START Input data
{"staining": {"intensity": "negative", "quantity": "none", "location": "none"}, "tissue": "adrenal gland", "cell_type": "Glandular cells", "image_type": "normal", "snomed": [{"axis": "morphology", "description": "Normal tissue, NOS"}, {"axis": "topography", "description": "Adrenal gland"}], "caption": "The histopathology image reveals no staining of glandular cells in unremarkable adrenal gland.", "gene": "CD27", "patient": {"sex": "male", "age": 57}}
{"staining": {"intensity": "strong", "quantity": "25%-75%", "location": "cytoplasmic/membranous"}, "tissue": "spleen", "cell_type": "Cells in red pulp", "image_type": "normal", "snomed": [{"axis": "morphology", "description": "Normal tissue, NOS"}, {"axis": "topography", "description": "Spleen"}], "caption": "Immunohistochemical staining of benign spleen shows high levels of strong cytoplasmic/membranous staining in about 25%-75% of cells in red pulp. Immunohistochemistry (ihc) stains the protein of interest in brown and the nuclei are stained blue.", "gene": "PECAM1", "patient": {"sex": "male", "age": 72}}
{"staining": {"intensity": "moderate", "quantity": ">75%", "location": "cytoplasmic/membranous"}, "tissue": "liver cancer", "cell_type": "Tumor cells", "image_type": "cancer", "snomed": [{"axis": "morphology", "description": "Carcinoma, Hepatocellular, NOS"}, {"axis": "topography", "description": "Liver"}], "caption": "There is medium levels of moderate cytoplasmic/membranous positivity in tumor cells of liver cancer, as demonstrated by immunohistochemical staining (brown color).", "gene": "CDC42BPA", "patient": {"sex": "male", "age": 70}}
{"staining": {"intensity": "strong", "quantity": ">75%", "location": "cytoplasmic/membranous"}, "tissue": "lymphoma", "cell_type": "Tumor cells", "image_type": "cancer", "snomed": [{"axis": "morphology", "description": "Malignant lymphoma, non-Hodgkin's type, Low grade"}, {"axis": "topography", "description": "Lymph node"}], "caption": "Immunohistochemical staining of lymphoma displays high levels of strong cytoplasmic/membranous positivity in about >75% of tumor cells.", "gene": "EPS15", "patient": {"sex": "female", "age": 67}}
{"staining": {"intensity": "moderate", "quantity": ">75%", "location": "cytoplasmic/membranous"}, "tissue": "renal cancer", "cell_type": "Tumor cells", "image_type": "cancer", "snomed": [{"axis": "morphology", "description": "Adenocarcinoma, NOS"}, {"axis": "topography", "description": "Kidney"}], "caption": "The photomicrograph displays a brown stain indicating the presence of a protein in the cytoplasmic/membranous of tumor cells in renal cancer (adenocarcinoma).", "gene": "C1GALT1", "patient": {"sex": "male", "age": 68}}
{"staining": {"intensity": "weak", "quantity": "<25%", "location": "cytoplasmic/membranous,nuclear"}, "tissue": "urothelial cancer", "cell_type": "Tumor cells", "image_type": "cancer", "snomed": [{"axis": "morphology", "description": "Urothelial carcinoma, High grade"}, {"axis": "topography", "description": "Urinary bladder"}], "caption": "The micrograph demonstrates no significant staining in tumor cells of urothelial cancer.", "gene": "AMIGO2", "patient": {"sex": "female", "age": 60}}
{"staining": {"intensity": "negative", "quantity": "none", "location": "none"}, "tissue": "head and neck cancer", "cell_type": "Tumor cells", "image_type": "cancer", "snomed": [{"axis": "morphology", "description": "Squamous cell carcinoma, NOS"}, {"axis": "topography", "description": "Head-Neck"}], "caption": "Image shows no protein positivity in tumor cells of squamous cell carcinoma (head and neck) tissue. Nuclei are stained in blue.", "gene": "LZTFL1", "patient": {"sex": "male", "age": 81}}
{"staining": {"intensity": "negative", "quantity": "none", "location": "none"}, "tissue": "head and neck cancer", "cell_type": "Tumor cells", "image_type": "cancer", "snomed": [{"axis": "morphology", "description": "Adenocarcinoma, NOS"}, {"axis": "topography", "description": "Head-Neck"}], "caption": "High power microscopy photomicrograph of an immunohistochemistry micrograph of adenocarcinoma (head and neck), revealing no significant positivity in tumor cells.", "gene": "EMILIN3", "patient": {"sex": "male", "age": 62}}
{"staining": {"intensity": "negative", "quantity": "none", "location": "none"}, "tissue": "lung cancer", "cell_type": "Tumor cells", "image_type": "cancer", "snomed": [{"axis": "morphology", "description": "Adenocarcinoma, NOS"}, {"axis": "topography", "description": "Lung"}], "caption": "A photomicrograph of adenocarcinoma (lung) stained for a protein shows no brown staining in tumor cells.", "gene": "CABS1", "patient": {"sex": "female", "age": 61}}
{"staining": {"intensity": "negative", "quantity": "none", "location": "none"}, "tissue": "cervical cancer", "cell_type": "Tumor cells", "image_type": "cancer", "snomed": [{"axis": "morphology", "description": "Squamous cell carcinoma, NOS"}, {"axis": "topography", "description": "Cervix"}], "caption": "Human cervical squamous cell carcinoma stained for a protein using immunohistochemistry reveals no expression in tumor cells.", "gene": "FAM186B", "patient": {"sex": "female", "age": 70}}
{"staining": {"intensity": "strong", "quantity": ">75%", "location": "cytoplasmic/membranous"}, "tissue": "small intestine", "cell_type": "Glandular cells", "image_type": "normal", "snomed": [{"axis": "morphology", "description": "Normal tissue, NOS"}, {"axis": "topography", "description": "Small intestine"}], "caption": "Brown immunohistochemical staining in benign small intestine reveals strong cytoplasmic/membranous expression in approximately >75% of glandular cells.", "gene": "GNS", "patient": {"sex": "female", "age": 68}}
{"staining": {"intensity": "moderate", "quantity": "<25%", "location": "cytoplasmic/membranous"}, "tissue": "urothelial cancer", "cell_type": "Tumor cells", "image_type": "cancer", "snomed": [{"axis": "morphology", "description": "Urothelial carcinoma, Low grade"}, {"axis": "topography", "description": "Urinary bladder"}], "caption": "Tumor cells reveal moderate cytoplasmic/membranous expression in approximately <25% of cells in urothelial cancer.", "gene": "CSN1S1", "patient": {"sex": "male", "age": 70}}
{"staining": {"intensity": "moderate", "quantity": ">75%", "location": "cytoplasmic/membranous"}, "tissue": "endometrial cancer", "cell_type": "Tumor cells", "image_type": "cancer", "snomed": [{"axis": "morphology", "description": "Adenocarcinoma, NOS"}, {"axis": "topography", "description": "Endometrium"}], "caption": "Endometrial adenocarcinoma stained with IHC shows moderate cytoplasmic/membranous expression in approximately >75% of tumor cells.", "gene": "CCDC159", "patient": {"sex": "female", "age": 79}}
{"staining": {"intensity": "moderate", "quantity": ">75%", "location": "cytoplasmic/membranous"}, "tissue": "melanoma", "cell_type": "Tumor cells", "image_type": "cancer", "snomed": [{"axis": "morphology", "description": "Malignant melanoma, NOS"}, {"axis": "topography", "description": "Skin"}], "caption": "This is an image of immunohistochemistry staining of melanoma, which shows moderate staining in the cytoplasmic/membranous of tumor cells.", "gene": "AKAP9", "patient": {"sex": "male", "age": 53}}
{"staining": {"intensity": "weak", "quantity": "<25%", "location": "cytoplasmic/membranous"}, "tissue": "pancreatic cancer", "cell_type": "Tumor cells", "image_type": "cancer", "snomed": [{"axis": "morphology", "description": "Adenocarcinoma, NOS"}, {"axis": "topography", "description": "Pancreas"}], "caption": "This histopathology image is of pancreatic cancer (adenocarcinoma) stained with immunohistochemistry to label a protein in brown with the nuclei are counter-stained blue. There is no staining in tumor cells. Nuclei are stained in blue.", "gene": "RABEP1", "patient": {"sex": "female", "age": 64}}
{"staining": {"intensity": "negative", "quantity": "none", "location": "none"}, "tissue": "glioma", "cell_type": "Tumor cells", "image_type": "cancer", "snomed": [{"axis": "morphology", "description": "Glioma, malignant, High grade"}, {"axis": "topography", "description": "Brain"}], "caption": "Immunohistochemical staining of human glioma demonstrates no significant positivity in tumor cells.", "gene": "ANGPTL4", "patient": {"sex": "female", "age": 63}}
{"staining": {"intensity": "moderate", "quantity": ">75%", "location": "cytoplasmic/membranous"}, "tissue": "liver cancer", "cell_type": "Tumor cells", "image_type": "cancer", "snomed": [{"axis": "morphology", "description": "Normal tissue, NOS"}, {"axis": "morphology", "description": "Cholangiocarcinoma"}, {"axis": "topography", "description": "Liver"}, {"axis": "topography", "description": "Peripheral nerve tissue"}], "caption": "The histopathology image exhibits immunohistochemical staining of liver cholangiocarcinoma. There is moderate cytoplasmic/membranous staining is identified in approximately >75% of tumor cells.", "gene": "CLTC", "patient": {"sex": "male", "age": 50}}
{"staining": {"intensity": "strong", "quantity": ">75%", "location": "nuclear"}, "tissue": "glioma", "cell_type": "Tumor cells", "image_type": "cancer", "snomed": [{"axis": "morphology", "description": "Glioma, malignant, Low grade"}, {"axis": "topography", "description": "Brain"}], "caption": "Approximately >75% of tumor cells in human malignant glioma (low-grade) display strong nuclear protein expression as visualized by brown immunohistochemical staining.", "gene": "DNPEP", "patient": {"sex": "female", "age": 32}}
END Input data
### Work required
Copy out each line of the listing where the string "urothelial" appears.

### Exercise result
{"staining": {"intensity": "weak", "quantity": "<25%", "location": "cytoplasmic/membranous,nuclear"}, "tissue": "urothelial cancer", "cell_type": "Tumor cells", "image_type": "cancer", "snomed": [{"axis": "morphology", "description": "Urothelial carcinoma, High grade"}, {"axis": "topography", "description": "Urinary bladder"}], "caption": "The micrograph demonstrates no significant staining in tumor cells of urothelial cancer.", "gene": "AMIGO2", "patient": {"sex": "female", "age": 60}}
{"staining": {"intensity": "moderate", "quantity": "<25%", "location": "cytoplasmic/membranous"}, "tissue": "urothelial cancer", "cell_type": "Tumor cells", "image_type": "cancer", "snomed": [{"axis": "morphology", "description": "Urothelial carcinoma, Low grade"}, {"axis": "topography", "description": "Urinary bladder"}], "caption": "Tumor cells reveal moderate cytoplasmic/membranous expression in approximately <25% of cells in urothelial cancer.", "gene": "CSN1S1", "patient": {"sex": "male", "age": 70}}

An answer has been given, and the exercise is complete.